La frustrazione dell'avvocato

Una bella sera, l’attraente giovane avvocato Paolo Montepassi stava seduto in una poltrona di quinta fila e guardava, anzi ascoltava, la voce di Bocelli che si elevava alta dentro il teatro Massimo di Palermo. Ascoltava ed era la massimo della felicità. Finalmente era seduto in una delle poltrone del teatro più famoso della sua città, per di più in un posto di prestigio: dopo trent’anni di vita a Palermo era riuscito a comprarsi un biglietto.
A metà del concerto vi fu una pausa. Chiusero il sipario e gran parte della gente si alzò per andare in bagno o al bar, tra questi vi era anche l’avvocato Montepassi. All’improvviso, però, successe una di quelle fatalità imprevedibili, ma che, senza nessun volere di chi la subisce, cambiano una vita.
All’improvviso ,dicevo, mentre camminava per andare in bagno, il telefono squillò, lui rispose: “Pronto Marta…”…allontanò lo sguardo dalla strada che stava percorrendo e putpuf!!! Urtò un uomo e lo fece cadere nelle scale sottostanti.

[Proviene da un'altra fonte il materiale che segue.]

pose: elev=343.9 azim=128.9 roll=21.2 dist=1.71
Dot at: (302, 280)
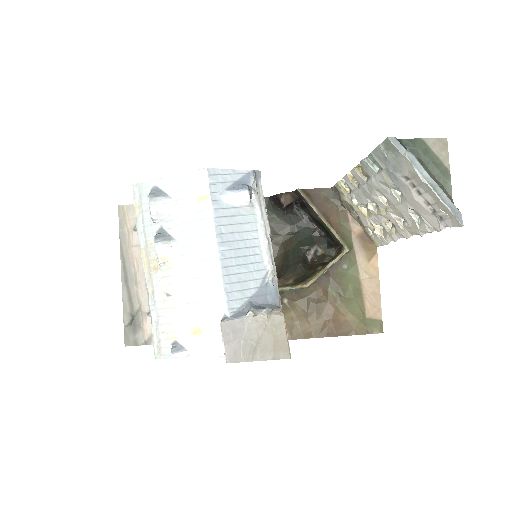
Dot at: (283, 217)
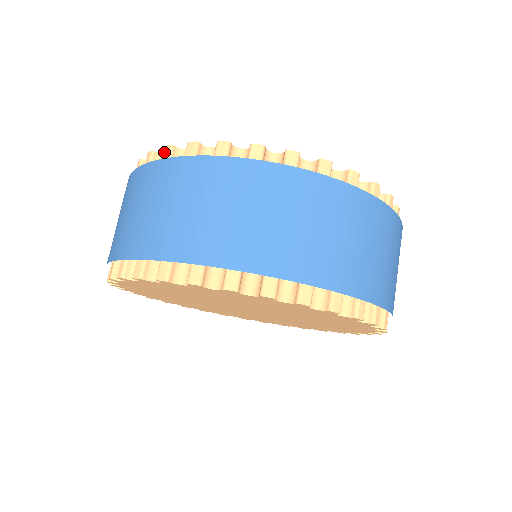
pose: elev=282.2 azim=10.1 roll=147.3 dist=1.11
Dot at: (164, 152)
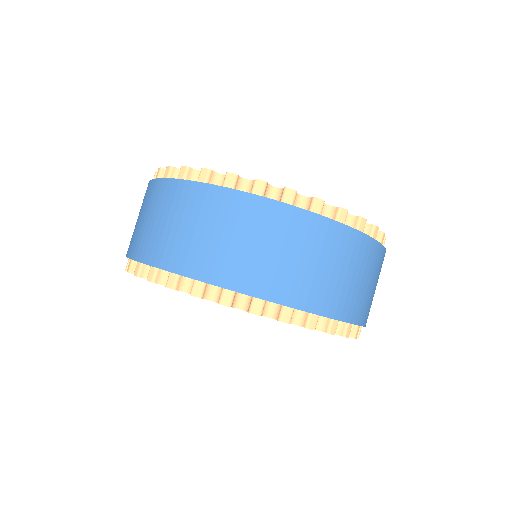
Dot at: (157, 173)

Fortunatamente erano pochi gradini, ma fortunatamente sufficienti a rompere qualche osso in caso di caduta.
Ahimè, la gente non riuscì a resistere dal ridere : si sentì il frastuono di decine di persone che ridevano in sintonia,e più persone ridevano e più veniva da ridere.
Il malcapitato era un vecchietto, che, ragomitolato a terra dopo la caduta, borbottava qualche maledizione.
Il giovane avvocato Montepassi, a dire il vero, fu molto listo nel portargli aiuto e nel sollevarlo da terra lo riconobbe: era il professore Filippo Carella, famosissimo avvocato in pensione e carissimo amico dell’avvocato Prestigiacomo, nel cui studio montepassi aveva appena iniziato a lavorare.
La risata collettiva sembrava non finire più e  nel frattempo Montepassi sussurrò all’orecchio del professore: “ Professore Carella, mi dovete scusare tanto; vi ho urtato…non l’ho fatto con intenzioni cattive”.
“Fa niente, fa niente”.
“Veramente mi dovete scusare”.
“ Ho detto che non fa niente, lasciatemi tornare in teatro”.
Paolo Montepassi era una di quelle persone che non riusciva a sopportare l’idea di aver offeso, seppure involontariamente, qualcuno.
Soffriva‐ dico veramente!‐ al pensiero di essere stato la causa di quello scherno collettivo che avevano gettato contro il professore.
Quando Carella tornò in teatro, il nostro giovane avvocato stava ancora lì dov’era avvenuto l’urto, immobile, con l’espressione da ebete, poi si sedette in uno degli scalini e si mise le mani sui capelli. “deve capire che la mia è stata solo una stupida distrazione… non voglio che mi porti rancore”.
Quando tornò a casa raccontò alla sua ragazza, Marta‐ sì, propri la ragazza che lo portò a distrarsi‐ , ciò che era accaduto, ma anche lei la prese a ridere e sembrò non dare troppo peso all’accaduto.
Disse semplicemente : “ Sono incidenti che possono avvenire”.
Il girono dopo Montepassi indossò il suo miglior vestito, si mise la cravatta e andò prima dal suo datore di lavoro, l’avvocato Prestigiacomo, per chiedergli consiglio, in fondo era molto amico col professor carella.
Quando arrivò in studio non trovò l’avvocato Prestigiacomo. La segretaria si limitò a riferirgli che era in viaggio per lavoro e che sarebbe tornato la settimana prossima. Non poteva aspettare una settimana, sarebbe impazzito nel frattempo. Cosi ché, decise di andare a parlare col professore carella. Pensò che l’avrebbe trovato alla facoltà di giurisprudenza, dove insegnava, e così fu.
“Sono venuto qui da lei” disse con la bocca tremante. “ Per scusarmi, perché con una spallata involontaria l’ho fatta cadere per le scale”.
“ Mi sta prendendo in giro?” rispose il professore urlando. “ Non ne voglio più sapere niente di questa storia se ne vada!”
Paolo Montepassi tornò a casa confuso e amareggiato. Penso che non vi era più nulla da fare. “Ho compiuto un atto malvagio e ne pagherò il peso sulla mia coscienza per sempre”: pensò.